[TASK GOAL]: Can you reproduce all of the material below with every "updated" changed to "revised" and nothing else altered?

[Source records]:
+ + + + +

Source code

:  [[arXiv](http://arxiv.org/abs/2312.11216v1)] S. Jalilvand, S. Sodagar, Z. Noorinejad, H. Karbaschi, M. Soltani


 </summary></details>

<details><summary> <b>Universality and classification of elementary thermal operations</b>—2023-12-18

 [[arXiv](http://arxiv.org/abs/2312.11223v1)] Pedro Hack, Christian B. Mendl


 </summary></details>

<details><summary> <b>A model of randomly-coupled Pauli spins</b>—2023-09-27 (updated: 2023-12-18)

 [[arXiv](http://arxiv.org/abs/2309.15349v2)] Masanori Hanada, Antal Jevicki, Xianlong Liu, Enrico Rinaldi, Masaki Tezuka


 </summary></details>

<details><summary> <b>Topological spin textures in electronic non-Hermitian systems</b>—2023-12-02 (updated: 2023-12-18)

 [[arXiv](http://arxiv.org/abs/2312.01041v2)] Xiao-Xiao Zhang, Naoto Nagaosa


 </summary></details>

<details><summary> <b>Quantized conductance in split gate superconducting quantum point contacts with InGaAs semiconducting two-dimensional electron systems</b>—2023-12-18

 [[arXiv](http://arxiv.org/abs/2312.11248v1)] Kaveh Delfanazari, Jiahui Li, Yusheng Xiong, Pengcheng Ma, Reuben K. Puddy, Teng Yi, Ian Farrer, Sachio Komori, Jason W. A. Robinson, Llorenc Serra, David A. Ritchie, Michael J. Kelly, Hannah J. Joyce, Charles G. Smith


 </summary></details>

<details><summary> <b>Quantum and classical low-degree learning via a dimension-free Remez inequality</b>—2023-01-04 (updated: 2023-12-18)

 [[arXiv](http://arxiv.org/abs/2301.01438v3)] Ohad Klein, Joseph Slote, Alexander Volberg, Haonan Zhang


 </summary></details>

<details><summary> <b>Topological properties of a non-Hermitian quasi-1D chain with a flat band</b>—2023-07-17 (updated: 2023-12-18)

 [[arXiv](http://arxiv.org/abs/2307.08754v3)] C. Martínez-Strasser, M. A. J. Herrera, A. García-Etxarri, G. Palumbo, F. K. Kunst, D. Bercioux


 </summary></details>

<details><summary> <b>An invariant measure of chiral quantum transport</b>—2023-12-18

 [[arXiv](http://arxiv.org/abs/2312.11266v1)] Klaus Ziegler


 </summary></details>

+ + + + +

[REPLY TO THE TASK]:
Source code

:  [[arXiv](http://arxiv.org/abs/2312.11216v1)] S. Jalilvand, S. Sodagar, Z. Noorinejad, H. Karbaschi, M. Soltani


 </summary></details>

<details><summary> <b>Universality and classification of elementary thermal operations</b>—2023-12-18

 [[arXiv](http://arxiv.org/abs/2312.11223v1)] Pedro Hack, Christian B. Mendl


 </summary></details>

<details><summary> <b>A model of randomly-coupled Pauli spins</b>—2023-09-27 (revised: 2023-12-18)

 [[arXiv](http://arxiv.org/abs/2309.15349v2)] Masanori Hanada, Antal Jevicki, Xianlong Liu, Enrico Rinaldi, Masaki Tezuka


 </summary></details>

<details><summary> <b>Topological spin textures in electronic non-Hermitian systems</b>—2023-12-02 (revised: 2023-12-18)

 [[arXiv](http://arxiv.org/abs/2312.01041v2)] Xiao-Xiao Zhang, Naoto Nagaosa


 </summary></details>

<details><summary> <b>Quantized conductance in split gate superconducting quantum point contacts with InGaAs semiconducting two-dimensional electron systems</b>—2023-12-18

 [[arXiv](http://arxiv.org/abs/2312.11248v1)] Kaveh Delfanazari, Jiahui Li, Yusheng Xiong, Pengcheng Ma, Reuben K. Puddy, Teng Yi, Ian Farrer, Sachio Komori, Jason W. A. Robinson, Llorenc Serra, David A. Ritchie, Michael J. Kelly, Hannah J. Joyce, Charles G. Smith


 </summary></details>

<details><summary> <b>Quantum and classical low-degree learning via a dimension-free Remez inequality</b>—2023-01-04 (revised: 2023-12-18)

 [[arXiv](http://arxiv.org/abs/2301.01438v3)] Ohad Klein, Joseph Slote, Alexander Volberg, Haonan Zhang


 </summary></details>

<details><summary> <b>Topological properties of a non-Hermitian quasi-1D chain with a flat band</b>—2023-07-17 (revised: 2023-12-18)

 [[arXiv](http://arxiv.org/abs/2307.08754v3)] C. Martínez-Strasser, M. A. J. Herrera, A. García-Etxarri, G. Palumbo, F. K. Kunst, D. Bercioux


 </summary></details>

<details><summary> <b>An invariant measure of chiral quantum transport</b>—2023-12-18

 [[arXiv](http://arxiv.org/abs/2312.11266v1)] Klaus Ziegler


 </summary></details>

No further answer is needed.